____ PAGE EXCERPT

Not so long ago, the words bitcoin and blockchain were meaningless to a lot of people. But these days, cryptocurrencies and the blockchain (the distributed ledger that they are based on) are finding their way more and more often into the mainstream press. (If the terms are still completely meaningless to you, check out this article to learn more about blockchain and how it works).
As the number of cryptocurrencies worldwide grows, more and more projects based on blockchain technology are also being developed. From using helping refugees receive a digital identity, to make donations more transparent, to combat fake news or even to track the products we consume, there are lot of projects that are trying to use blockchain technology for the common good.
But it also has one big drawback: its energy consumption. The mining process which is used to add blocks to the ledger involves using computer hardware to solve mathematical equations. It's how the transactions are validated and more coins are created, and was designed to be resource-intensive so that the number of blocks found by miners each day would remain steady.
How to Introduce Sustainability to Cryto-Mining?

________

PROMPT 1: Shorten the paragraph of the blockchain article that begins "But it also has one big drawback" and keep its main facts.
PROMPT 2: Carry on the blockchain article from its final heading, "How to Introduce Sustainability to Cryto-Mining?"
The saved entries have no connection to the blockchain article.

____ SOURCE INFORMATION

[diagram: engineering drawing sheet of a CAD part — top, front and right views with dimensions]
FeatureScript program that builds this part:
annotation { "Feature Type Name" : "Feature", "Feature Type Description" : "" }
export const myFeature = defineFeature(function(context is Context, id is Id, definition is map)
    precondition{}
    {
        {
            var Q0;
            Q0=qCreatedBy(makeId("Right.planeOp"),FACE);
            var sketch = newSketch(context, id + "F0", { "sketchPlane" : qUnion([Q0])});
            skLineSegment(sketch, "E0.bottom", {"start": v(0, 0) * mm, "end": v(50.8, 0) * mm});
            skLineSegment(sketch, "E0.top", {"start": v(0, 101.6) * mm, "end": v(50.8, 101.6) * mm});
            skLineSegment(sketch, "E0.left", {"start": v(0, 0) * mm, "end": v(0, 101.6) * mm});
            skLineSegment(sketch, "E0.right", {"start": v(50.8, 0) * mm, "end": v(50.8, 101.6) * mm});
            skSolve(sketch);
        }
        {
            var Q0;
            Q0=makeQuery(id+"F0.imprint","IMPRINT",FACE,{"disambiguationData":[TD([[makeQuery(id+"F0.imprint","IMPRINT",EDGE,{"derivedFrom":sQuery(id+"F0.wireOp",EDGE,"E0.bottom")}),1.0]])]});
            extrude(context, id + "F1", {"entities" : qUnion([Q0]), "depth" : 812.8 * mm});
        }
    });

________

ANSWER 1: Blockchain's major drawback is its energy use. Mining adds blocks to the ledger by having computer hardware solve mathematical equations. This process validates transactions and creates new coins. It was designed to be resource-intensive so that the number of blocks miners find each day stays steady.

ANSWER 2:
There has been a lot of debate about how to make the mining process more sustainable - and one answer is to focus on using 100 per cent sustainable, green energy to power the data centres where the mining takes place. It's an approach already being developed by Hydrominer (using hydro power to fuel its hardware usage), 4New (which wants to power itself with the clean combustion of waste) and the MoonLite Project (which uses Hydro, Geo-Thermal, and Wind sources). Now, in the sunny south of Spain, CryptoSolarTech wants to combine renewable energy and cryptocurrency mining by using photovoltaic solar panels to fuel its mining activity. CryptoSolarTech is an ERC-20 utility token that will work on the Ethereum blockchain and can be exchanged in different currencies.
The cryptocurrency farm wants to use 100 per cent solar energy to power its 3000 servers, and they've already organised a 15-year contract with a Spanish company, Respira Energia - a green energy provider - that will buy the energy from the plant (located in sunny Seville) and send it to the cryptocurrency farm itself - which is set to be located in Malaga.
To fund the project, an initial coin offering (ICO) was made of 1.260 million CTS tokens. This automatically allows for the rental of mining hardware. If all CTS tokens are sold - and they are set to be - in September the company will be able to secure the land to build the farm and hopes to start operating by April 2019.